Selling or buying a property can be one of the biggest financial decisions you make. Having an accurate idea of your property’s value is crucial, whether you are looking to buy, sell, or just want to understand what your home is worth.
A property valuation provides this value estimate. It is usually carried out by a licensed professional valuer or conveyancer on behalf of the bank if you are seeking finance. However, there are things you can do to ensure the valuer has everything they need to make an informed assessment. Follow these 10 tips to get the most accurate valuation for your Melbourne property.
1. Tidy up inside and out
First impressions count. Ensure your home looks its absolute best by thoroughly cleaning inside and out before the inspection. Paint touch-ups, decluttering and staging can maximise your home’s appeal.
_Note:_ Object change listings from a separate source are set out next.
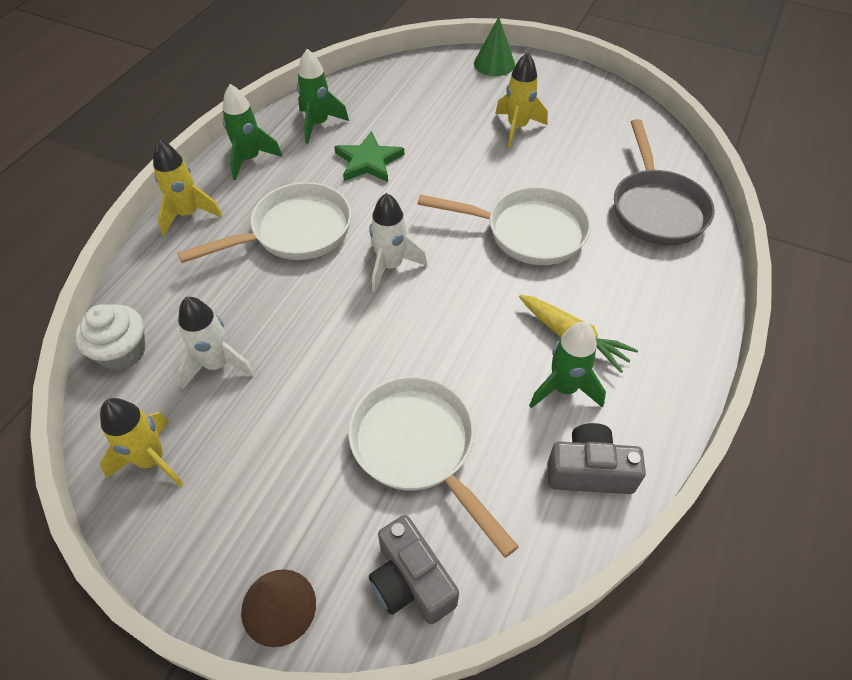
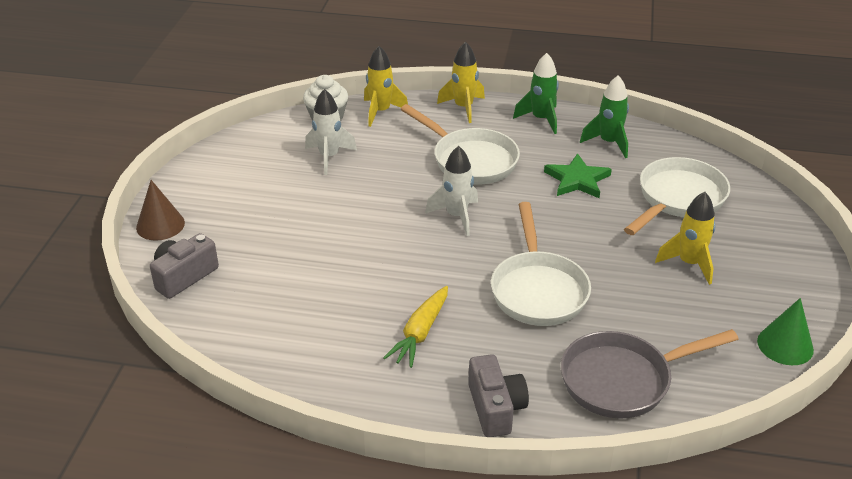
camera: 75 degrees right, 15 degrees down
yellow rocket [100,398,183,487] -> yellow rocket moved to [364,46,408,127]
white pan [348,376,519,558] -> white pan moved to [624,157,730,235]
green cone [474,17,515,76] -> green cone moved to [757,298,814,365]
green rocket [529,322,606,408] -> none
grey camera [547,423,646,494] -> grey camera moved to [468,354,529,437]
Mow the lawn, trim bushes, clear gutters and make exterior repairs. You want the valuer to see the property at its full potential.
2. Have documents ready
The valuer will need information like original floor plans, certificates of title, council approvals, previous sales records and rents. Compile these documents beforehand so the inspection runs smoothly. Details of renovations, repairs or improvements made during your ownership are also helpful.
3. Be there on the day
It’s best to attend the inspection so you can answer any specific questions. Point out property valuation features you are particularly proud of and share insights that may be relevant like plans for neighbouring developments. Your perspective provides context beyond the visual inspection.
4. Highlight issues for transparency
Don’t hide flaws hoping the valuer won’t notice. Instead, be upfront about defects, damages or problems affecting valuation like flooding risks, noisy traffic or lingering damp. Honesty allows the valuer to factor issues into their calculations for a more accurate estimate.
5. Research local market values
Check recent sales prices for comparable properties in your area to benchmark expectations. However, leave detailed valuation discussions until after the inspection when the valuer has fully assessed your property on its own merits.
6. Consider an independent valuation
If you feel the bank’s valuation doesn’t reflect fair market value, an independent assessor can provide a second opinion. Their detailed report may support your property’s worth for finance negotiations or highlight areas to address before selling.
7. Ask about valuation methods
There are three main approaches – the market approach, income approach and cost approach. The valuer may use one or a combination. Knowing the methodology helps you understand how they determined the final valuation.
8. Don’t over-invest pre-valuation
Hold off extensive renovations until after the valuation, as you may not recoup the full costs. Minor styling like fresh paint can add appeal without spending thousands. Focus spending on repairs and maintenance.
9. Review the valuation report
Carefully examine the detailed valuation report once completed. Ensure factual details are correct and ask the valuer to clarify anything that is unclear. Use the insights to negotiate, set reserves or make improvements.
10. Work with the right valuer
Qualified valuers must be registered and follow industry standards. Search online reviews and choose someone experienced in your area and property type. For example, an apartment valuer may differ from a house valuer.
Preparing well for the property valuation process allows valuers to make a fair and accurate assessment. Follow these handy tips to achieve the optimal valuation for your Melbourne property, whether buying, selling or seeking finance. With the right preparation, you can maximise your next property deal with confidence.